• **TASK DATA**
● ● ● ●

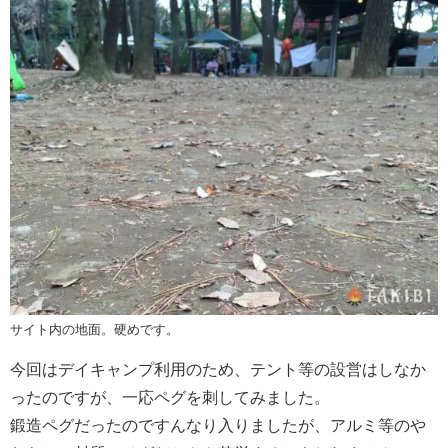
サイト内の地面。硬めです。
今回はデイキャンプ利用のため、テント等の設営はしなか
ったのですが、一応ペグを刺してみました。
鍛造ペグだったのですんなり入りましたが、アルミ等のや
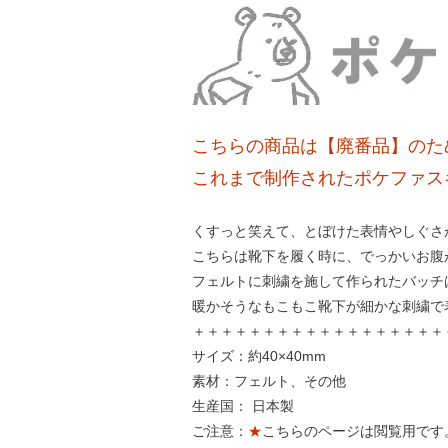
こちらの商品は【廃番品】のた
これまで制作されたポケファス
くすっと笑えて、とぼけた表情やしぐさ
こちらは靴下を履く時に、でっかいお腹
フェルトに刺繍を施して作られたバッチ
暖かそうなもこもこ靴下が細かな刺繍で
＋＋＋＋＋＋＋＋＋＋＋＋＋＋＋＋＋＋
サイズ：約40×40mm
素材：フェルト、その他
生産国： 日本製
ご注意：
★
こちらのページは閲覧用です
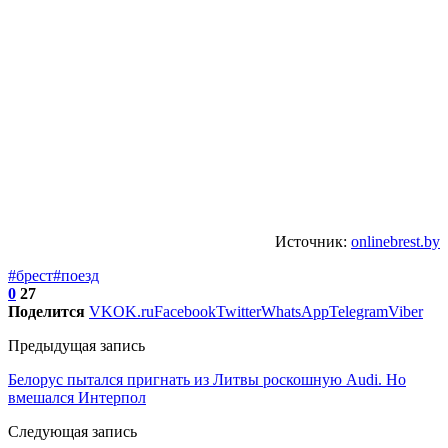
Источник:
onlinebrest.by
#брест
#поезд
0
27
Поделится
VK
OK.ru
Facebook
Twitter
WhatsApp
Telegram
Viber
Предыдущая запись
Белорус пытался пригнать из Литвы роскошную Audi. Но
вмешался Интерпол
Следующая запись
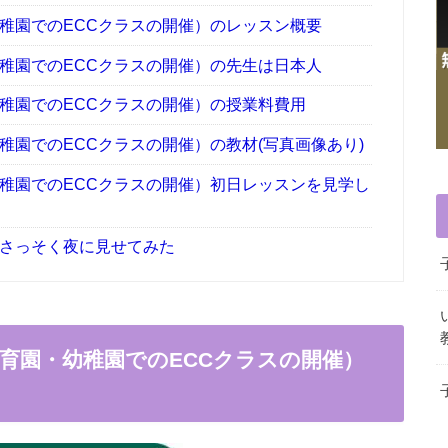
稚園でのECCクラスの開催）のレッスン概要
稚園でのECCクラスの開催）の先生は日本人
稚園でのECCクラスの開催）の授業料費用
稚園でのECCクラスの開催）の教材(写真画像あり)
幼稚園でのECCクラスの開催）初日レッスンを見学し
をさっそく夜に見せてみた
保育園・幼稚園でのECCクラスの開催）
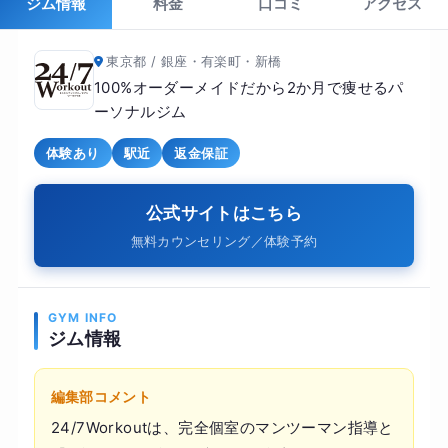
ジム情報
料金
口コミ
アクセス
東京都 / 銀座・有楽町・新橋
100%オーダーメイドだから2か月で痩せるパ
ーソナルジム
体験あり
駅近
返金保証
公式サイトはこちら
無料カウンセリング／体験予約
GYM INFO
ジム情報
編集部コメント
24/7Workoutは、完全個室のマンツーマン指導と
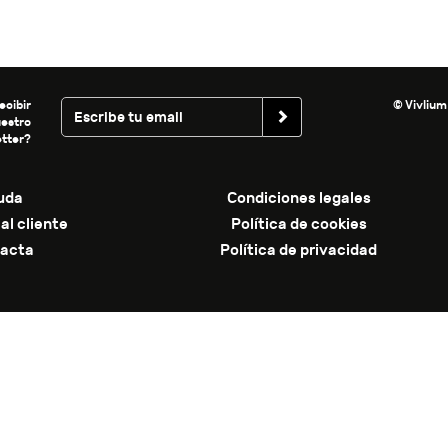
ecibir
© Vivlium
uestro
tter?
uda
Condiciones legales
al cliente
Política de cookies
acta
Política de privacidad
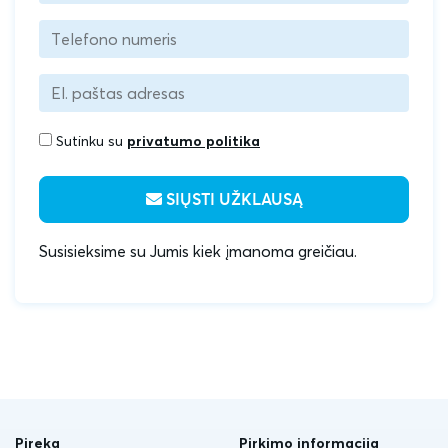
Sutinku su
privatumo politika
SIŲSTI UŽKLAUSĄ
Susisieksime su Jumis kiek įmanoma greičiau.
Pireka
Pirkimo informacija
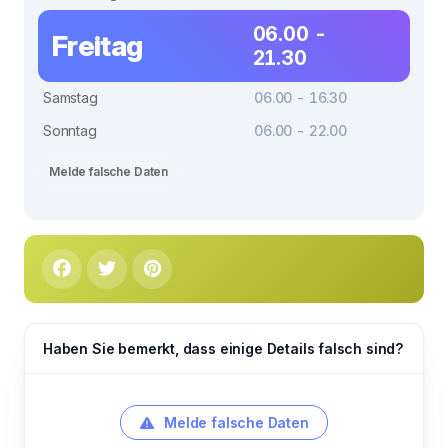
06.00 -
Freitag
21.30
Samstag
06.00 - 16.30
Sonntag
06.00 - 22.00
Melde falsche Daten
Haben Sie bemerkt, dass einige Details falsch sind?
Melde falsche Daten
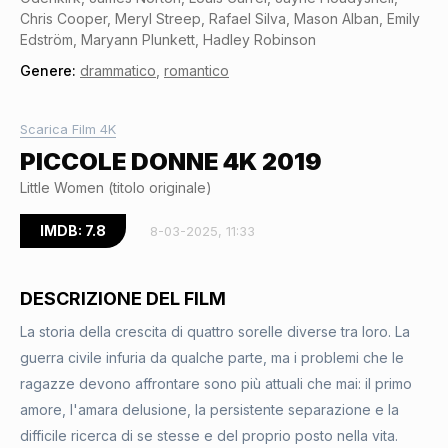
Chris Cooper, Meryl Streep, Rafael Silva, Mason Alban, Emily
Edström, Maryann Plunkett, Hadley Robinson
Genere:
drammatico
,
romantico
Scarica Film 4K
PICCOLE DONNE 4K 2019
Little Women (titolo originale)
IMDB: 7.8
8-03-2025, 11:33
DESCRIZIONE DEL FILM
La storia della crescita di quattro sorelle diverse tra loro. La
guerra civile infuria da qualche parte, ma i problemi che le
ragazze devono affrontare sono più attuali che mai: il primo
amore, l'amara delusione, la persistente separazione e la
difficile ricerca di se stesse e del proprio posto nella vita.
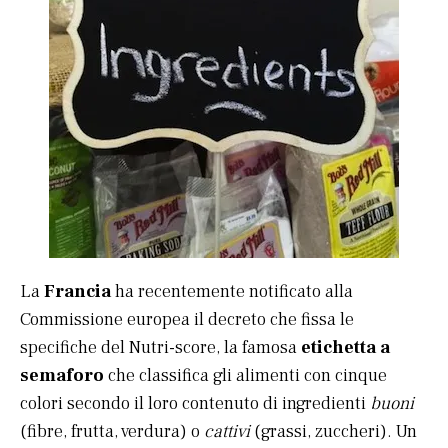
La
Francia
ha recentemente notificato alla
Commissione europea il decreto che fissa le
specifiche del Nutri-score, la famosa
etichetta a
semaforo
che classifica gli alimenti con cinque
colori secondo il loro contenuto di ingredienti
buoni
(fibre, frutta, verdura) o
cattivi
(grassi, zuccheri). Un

● ● ● ●

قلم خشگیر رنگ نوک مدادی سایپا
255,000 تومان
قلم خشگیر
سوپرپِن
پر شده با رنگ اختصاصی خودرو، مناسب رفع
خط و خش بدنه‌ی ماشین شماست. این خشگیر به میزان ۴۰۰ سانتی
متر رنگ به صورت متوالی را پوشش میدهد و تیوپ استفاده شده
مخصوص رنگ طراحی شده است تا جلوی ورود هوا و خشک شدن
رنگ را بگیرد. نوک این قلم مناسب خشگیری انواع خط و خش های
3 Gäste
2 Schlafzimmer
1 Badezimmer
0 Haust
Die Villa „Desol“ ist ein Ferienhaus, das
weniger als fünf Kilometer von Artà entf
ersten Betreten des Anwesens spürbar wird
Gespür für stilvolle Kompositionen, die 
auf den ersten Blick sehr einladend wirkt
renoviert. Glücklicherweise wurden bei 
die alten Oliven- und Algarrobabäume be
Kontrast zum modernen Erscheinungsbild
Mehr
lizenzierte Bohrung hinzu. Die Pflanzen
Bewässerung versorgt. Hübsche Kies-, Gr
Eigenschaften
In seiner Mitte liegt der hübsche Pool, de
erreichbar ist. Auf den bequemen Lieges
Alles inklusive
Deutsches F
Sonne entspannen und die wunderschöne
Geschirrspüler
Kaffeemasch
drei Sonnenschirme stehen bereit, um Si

● ● ● ●

• **EXERCISE OBJECTIVE**
Beginning at the line above that contains "La storia della" and going on through the line that contains "Commissione europea il decreto che fissa le", please copy every line exactly, leaving the pictures out and adding nothing.

• **WRITTEN ANSWER**
La storia della crescita di quattro sorelle diverse tra loro. La
guerra civile infuria da qualche parte, ma i problemi che le
ragazze devono affrontare sono più attuali che mai: il primo
amore, l'amara delusione, la persistente separazione e la
difficile ricerca di se stesse e del proprio posto nella vita.
La
Francia
ha recentemente notificato alla
Commissione europea il decreto che fissa le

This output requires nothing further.